It’s always a concern in rural areas that local resources are going to be sucked into an urban black hole because, simply put, that’s where most of the people are. Kneehill County council heard at their regular meeting Feb. 22 that ambulances services, and the organizations behind them, are working to keep that from happening to this important medical service.
Council hosted two representatives of Alberta Health Services’ (AHS) central zone, Scott Holsworth, AHS director, and John Hein, AHS MFR, to discuss concerns about ambulance coverage in the municipality.
Holsworth did virtually all of the talking, and began by noting Kneehill County has three ambulances, including one in Linden; he showed some stats from Jan. to Dec., 2021 that stated those ambulances answered 253 calls in the county with Three Hills ambulance handling most of them.

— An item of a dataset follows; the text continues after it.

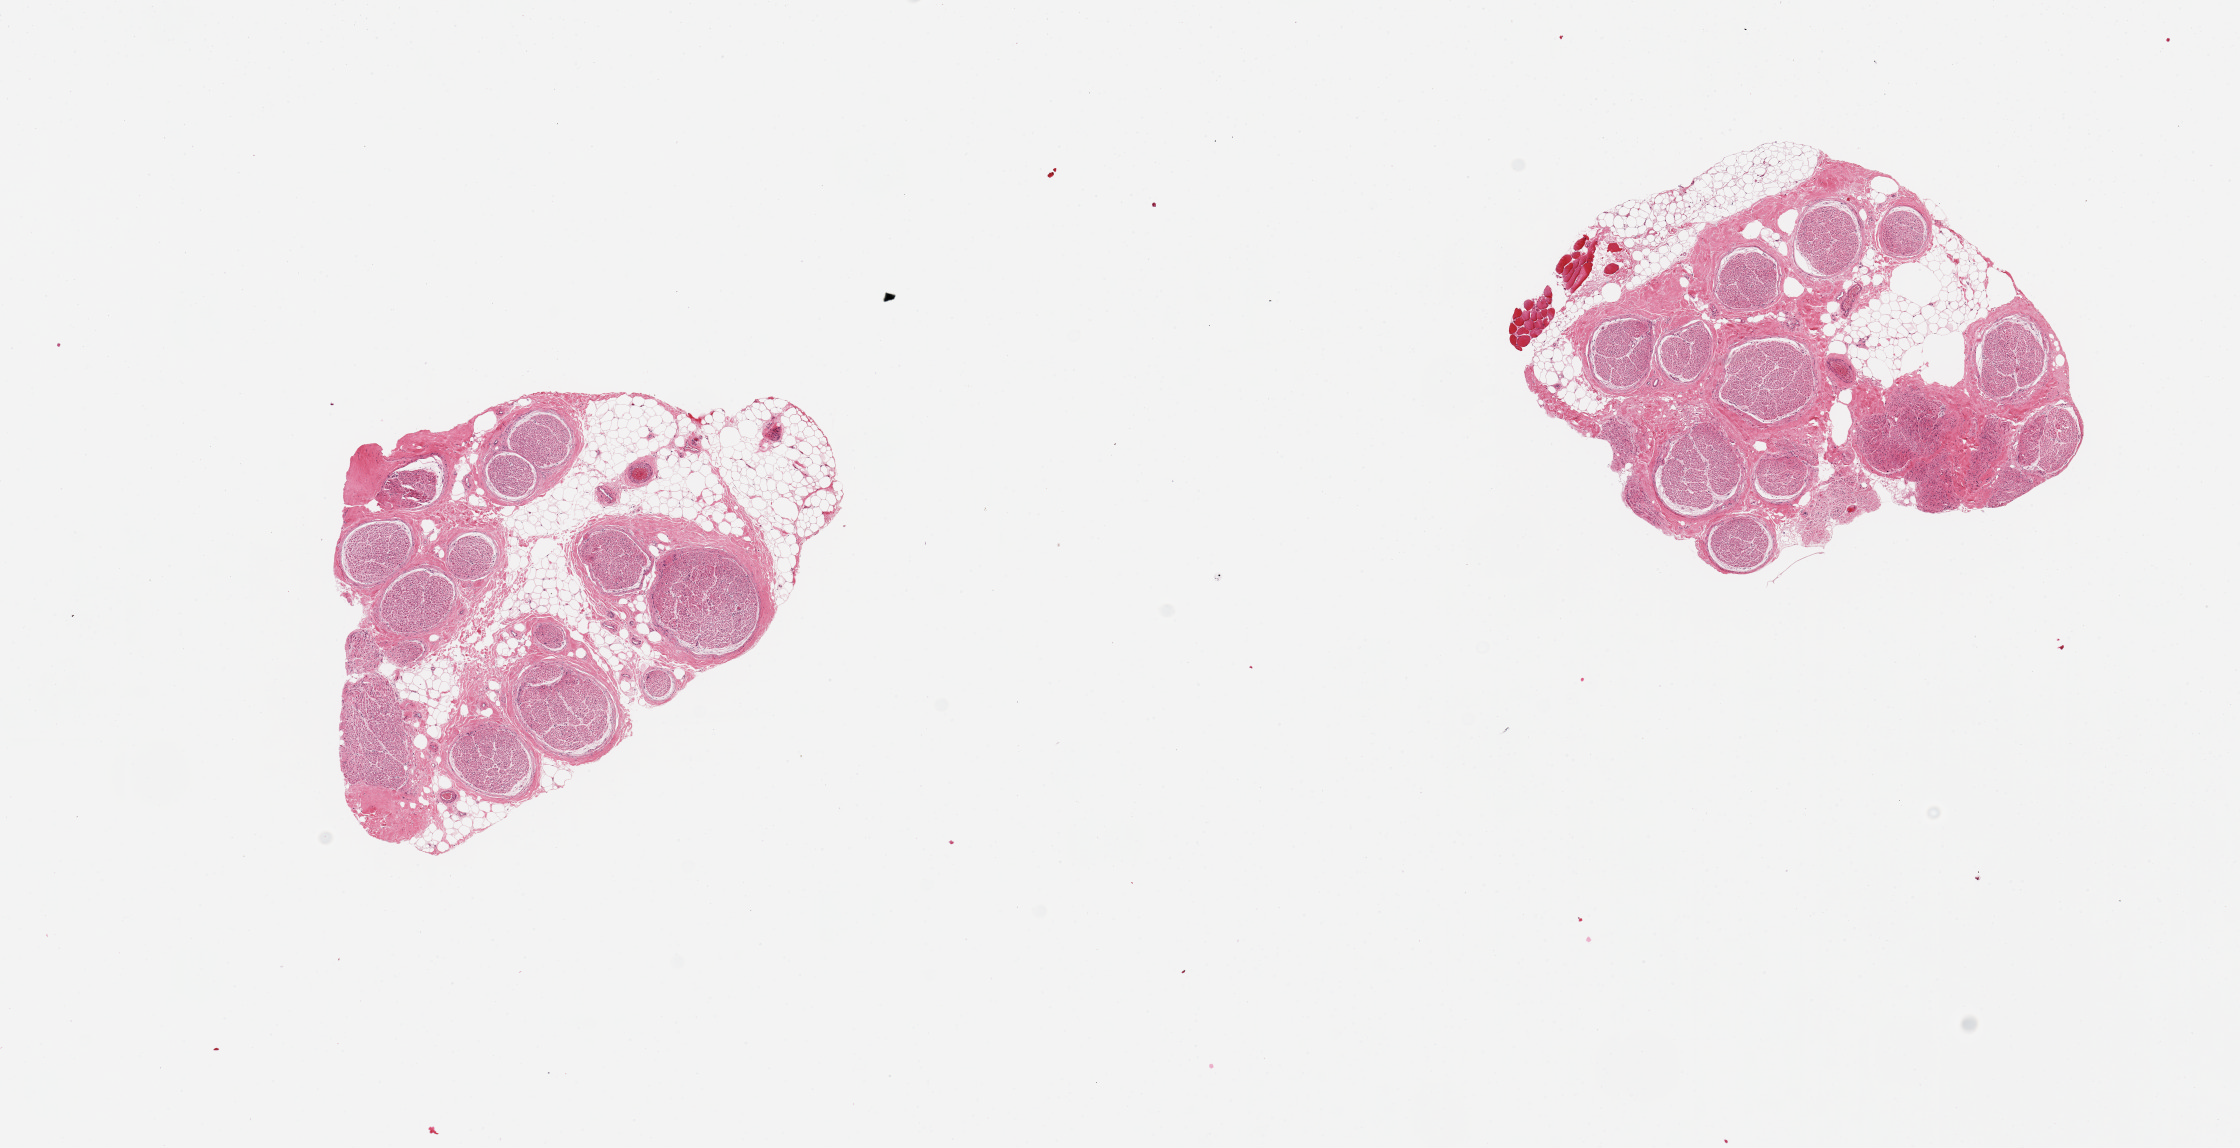
Hematoxylin and eosin (H&E) whole-slide image — a low-resolution overview of the entire scanned area, about 17.7 x 9.1 mm (slide scanned at 20x); PAXgene-fixed paraffin-embedded (PFPE) section; section of tibial nerve (target tissue); donor tissue sample. Male donor.
• pathologist's review note for this sample: 2 pieces; 40% internal & external fat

Holsworth showed a graph illustrating Linden’s workload which included helping a lot of other communities, including Calgary, where Linden’s ambulance made 397 responses, followed by responses to Red Deer, Three Hills, Drumheller, Airdrie and Kneehill County.
Holsworth pointed out several times “responses” doesn’t necessarily mean an emergency, the term also covers things like medical transfers from one facility to another which takes time and often involves moving someone from a rural area to a city.
He listed the current challenges facing ambulances in Kneehill County which included increased call volumes, prolonged hospital waits, fatigue management, suburban rural resources coming into cities and staffing challenges.
During discussion Holsworth mentioned several times the heavy volume facing the Red Deer Regional Hospital, especially.
According to the AHS representatives there is a 10 point plan in place to address healthcare and ambulance efficiency: hiring paramedics, pilot programs using vehicles like handi-vans instead of ambulances, fatigue management, managing calls that don’t necessarily need an ambulance, managing motor vehicle collisions that don’t result in injuries, closest/most appropriate dispatch management, ambulance divert management, Red Deer IFT corridor project, strategic provincial service plan and a Calgary operations centre.
Coun. Debbie Penner stated she liked what she heard about handi-van services, calling it “very good,” as she supports the idea of a bus taking people to Red Deer for non-emergency medical appointments, for example.
Reeve Jerry Wittstock pointed out Kneehill County began a medi-shuttle service in the early 2000’s which worked very well. “Too bad regulations didn’t allow it to continue,” said Wittstock.
Holsworth responded it seems the medi-shuttle was ahead of its time.
Penner asked if the Calgary operations centre would be for everyone’s use, and Holsworth answered it would be just for Calgary, but the effects of an operations centre would benefit any ambulance which surrounds Calgary.
Coun. Ken King stated he was happy to hear a lot of work is being done to address ambulance demand, but pointed out perception is sometimes reality and many Kneehill residents have the perception the county doesn’t have good ambulance coverage. King stated having ambulances back in their home communities would do much to address the misconception.
Coun. Laura Lee Machell-Cunningham pointed out a social media page that tracks where rural ambulances are, making it easy for someone to point out that all Kneehill County ambulances, for example, are sitting in Calgary, leaving residents scared there won’t be an ambulance if they need one.
Holsworth stated he’s aware of such social media pages and cautioned that people shouldn’t accept everything they see at face value.